Cuando hubo apagado otra vez la luz oí de pronto un tartamudeo en mi oído interior: —Genry... —Aun hablando así, Estraven no era capaz de pronunciar la l...
Respondí en seguida, y oí en la oscuridad un sonido inarticulado de miedo en el que había un levísimo tono de satisfacción. —No más, no más —dijo Estraven en voz alta. Al cabo de un rato nos dormimos.

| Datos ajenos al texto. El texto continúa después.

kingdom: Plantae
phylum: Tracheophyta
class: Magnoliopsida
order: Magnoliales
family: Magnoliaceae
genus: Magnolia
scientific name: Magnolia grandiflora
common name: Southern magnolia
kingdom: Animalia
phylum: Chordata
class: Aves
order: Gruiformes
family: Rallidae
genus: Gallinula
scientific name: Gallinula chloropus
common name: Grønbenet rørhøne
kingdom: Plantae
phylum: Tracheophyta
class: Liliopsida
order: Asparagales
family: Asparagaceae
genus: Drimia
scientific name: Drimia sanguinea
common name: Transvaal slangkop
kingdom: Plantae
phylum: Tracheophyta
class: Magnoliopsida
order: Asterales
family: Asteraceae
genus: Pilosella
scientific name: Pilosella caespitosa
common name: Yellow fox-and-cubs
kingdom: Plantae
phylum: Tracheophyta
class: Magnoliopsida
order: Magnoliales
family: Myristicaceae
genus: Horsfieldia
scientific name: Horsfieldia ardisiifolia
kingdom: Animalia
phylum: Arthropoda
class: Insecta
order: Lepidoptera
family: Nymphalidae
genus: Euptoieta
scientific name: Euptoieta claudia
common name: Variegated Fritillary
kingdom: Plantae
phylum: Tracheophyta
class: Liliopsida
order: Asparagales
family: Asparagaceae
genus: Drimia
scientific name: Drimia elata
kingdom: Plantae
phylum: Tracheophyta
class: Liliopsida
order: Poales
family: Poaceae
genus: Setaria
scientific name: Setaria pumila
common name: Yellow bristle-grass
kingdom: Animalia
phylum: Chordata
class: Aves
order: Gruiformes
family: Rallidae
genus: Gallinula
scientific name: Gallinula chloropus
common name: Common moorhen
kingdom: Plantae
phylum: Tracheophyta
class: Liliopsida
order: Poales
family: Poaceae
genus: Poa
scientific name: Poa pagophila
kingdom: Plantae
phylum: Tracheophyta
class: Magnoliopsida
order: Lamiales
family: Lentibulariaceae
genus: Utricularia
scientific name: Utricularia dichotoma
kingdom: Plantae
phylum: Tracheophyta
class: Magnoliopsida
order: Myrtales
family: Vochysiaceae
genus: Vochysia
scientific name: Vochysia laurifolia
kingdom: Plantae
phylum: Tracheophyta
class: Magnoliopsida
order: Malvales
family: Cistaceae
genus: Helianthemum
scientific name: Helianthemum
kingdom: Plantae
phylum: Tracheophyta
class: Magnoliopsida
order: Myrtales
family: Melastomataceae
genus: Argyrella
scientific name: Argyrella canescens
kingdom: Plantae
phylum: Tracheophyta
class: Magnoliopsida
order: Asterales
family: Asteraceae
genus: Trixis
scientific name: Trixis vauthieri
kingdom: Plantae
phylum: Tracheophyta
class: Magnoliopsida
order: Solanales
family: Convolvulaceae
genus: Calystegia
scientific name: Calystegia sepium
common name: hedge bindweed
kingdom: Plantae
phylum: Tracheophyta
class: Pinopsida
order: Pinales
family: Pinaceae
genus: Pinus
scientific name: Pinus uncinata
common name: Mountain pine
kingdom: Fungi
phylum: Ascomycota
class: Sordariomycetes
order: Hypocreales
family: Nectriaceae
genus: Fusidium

Nunca fue fácil para él. No porque no tuviera esa capacidad, o no pudiera desarrollarla, pero lo perturbaba profundamente, y no acababa de aceptarla del todo. Aprendió en poco tiempo a levantar las barreras pero no estoy seguro de que les tuviera confianza. Quizá todos fuimos así, cuando los primeros eductores volvieron hace siglos del mundo de Rokanon, enseñando «el último arte». Quizá un guedeniano, siendo excepcionalmente completo, siente el lenguaje telepático como una violación de esa totalidad que ven en sí mismos, una brecha abierta en la integridad, y de difícil aceptación. Quizá la explicación fuese el carácter de Estraven, donde el candor y la reserva eran igualmente poderosos: toda palabra que el dijese brotaba de un hondo silencio. Había oído mi voz como la voz de un muerto, la voz del hermano. No sé qué hubo, además de amor y muerte, entre Estraven y ese hermano, pero sé que cada vez que yo le hablaba con la mente, Estraven se sobresaltaba apartándose como si le tocaran una herida. De modo que esta continuidad nos unía, sí, pero de un modo austero y oscuro, que no admitía en verdad mucha más luz (como yo había esperado) y mostraba sobre todo la extensión de la oscuridad.